How do I write a good soft magic system? I want my story to have magic, but I want the focus to be on the politics, the drama, the romance with the magic being a tool that helps move things along rather than the driving force of the plot.
If all the ranting about magic rules I've done lately has not convinced you I'm pretty bad at magic rules, I'll go ahead and say I'm probably not the greatest person to ask. Still, let me try to be helpful someone.
Soft magic does need rules (but only you have to know them) - as a background hum of your world, you do need to have a pretty clear idea of what magic does and doesn't do. But as a natural part of your plot and not the core of it (aka this is not a magic school setting where we are learning about the steps of magic along with the students), think about the rules of magic somewhat like the rules of driving. The characters know how to drive, and you do too. In a contemporary novel, you're not going to explain why someone stops at a red light. But you will point out when someone violates a driving rule - blows right through that light, or gets into a car accident. As such, when magic plays a similar role (a spell backfires, an attempt to do too much causes an accident), you'll be able to establish how magic works and doesn't work.
For a more concrete example, you don't have to explain how a cleaning spell works if it's something everyone uses.

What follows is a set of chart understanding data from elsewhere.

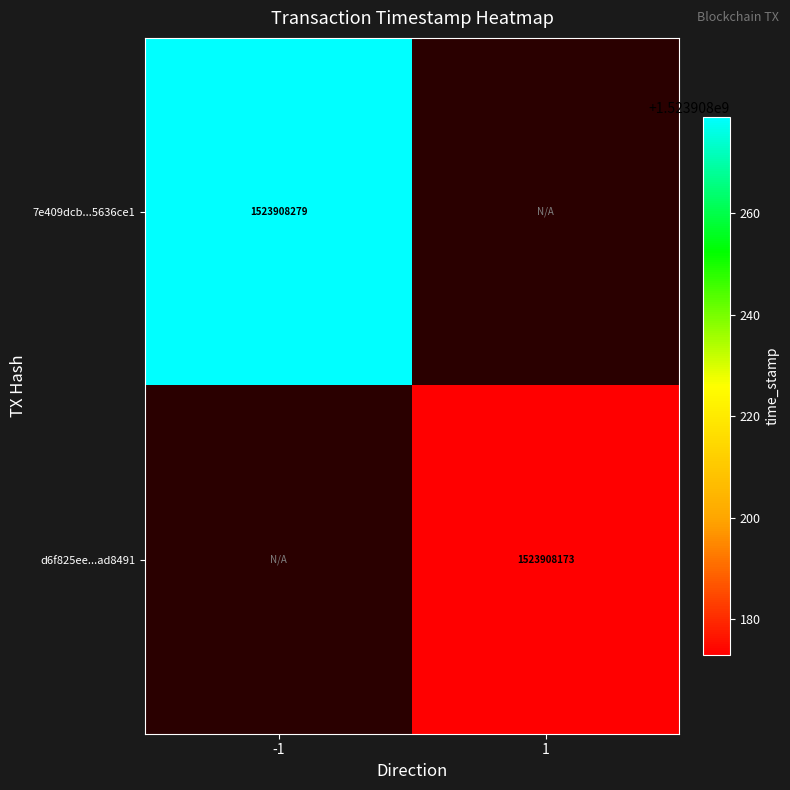

How many values in d6f825ee484f8b24c3b78588e205eff9aad8491 are above zero?

1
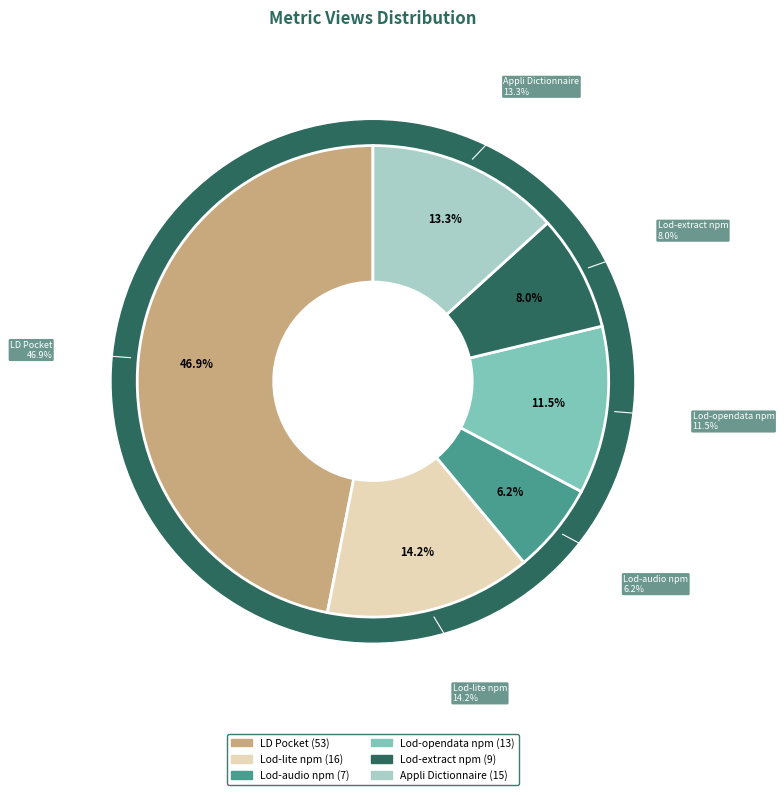

To the nearest percent, what is the difference between the largest and smallest slice percentages?

41%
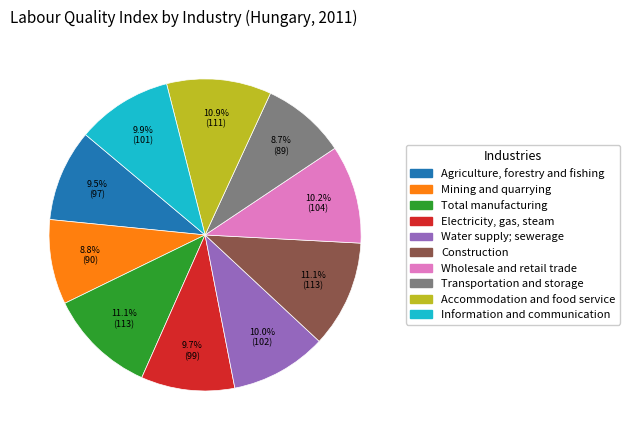

Is Accommodation and food service the majority of the pie?

No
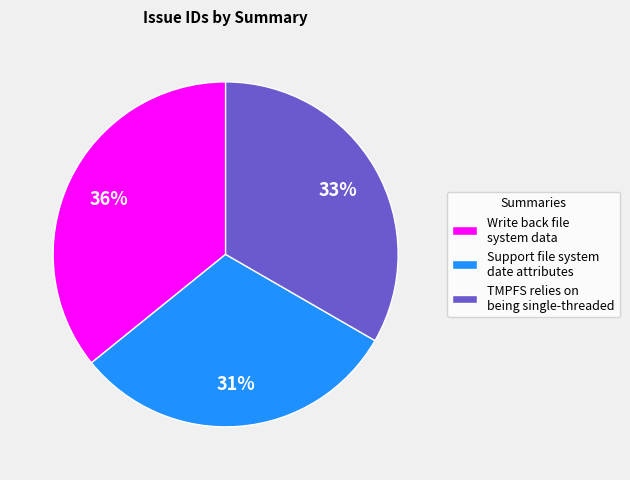

Which slice is the largest?

Write back file system data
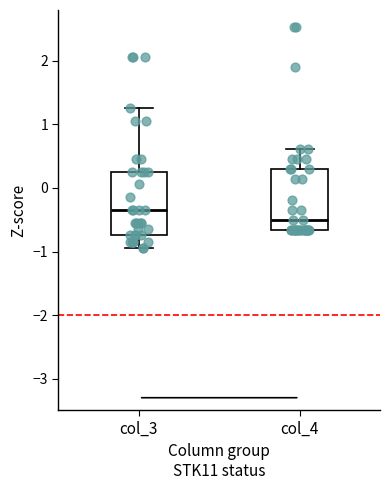

Reading left to right, transcribe this box plot: for each box, give where its median line is, the range the box spans, and where its two whiskers end, as read against the y-axis. The values are not printed on the chart, so give them approximately, as read against the axis.

col_3: median -0.3, box -0.7 to 0.3, whiskers -0.9 to 1.3
col_4: median -0.5, box -0.7 to 0.3, whiskers -0.7 to 0.6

You do need to explain your rules of magic if someone uses the spell wrong and it blows up in their face (too much power, the wrong ingredient, etc).
Soft magic also needs limits (which you need to reinforce) - Let's talk about some really obvious limits - vampires can't go out in sunlight (unless they sparkle), werewolves can be killed with silver bullets, Spider-Man can't fly. You can establish limits with throwaway lines ("I can make plants grow, but I can't create them out of nothing"), little actions (someone uses magic to lift a book, but struggles to lift heavier things), and of course, plot-relevant events.
As long as Dracula doesn't go waltzing out in sunshine without an established reason, you should be good. You can introduce his limits via action-related plot (he can't chase characters once they flee the underworld into daylight), but you don't need to repeat it every chapter.
The reader won't have questions unless you introduce questions - In the novel, it's not possible for the characters to blow up the sun. Your magic rules don't work that way, so it's not something anyone would ever think about. Therefore you don't have to introduce the idea that magic can blow up the sun just to establish it can't happen
I think establishing magical rules and their limits tend to be overblown sometimes. I'm not reading a novel to catch a writer out on some weird magic mistake, and it doesn't stand out unless it completely contradicts a previously established rule. My last rule of thumb is to read Science Fiction. Many sci-fi novels drop you right into an unfamiliar world and have you learn how things work as they happen. Neon Yang's silkpunk fantasy novellas are a great example of this.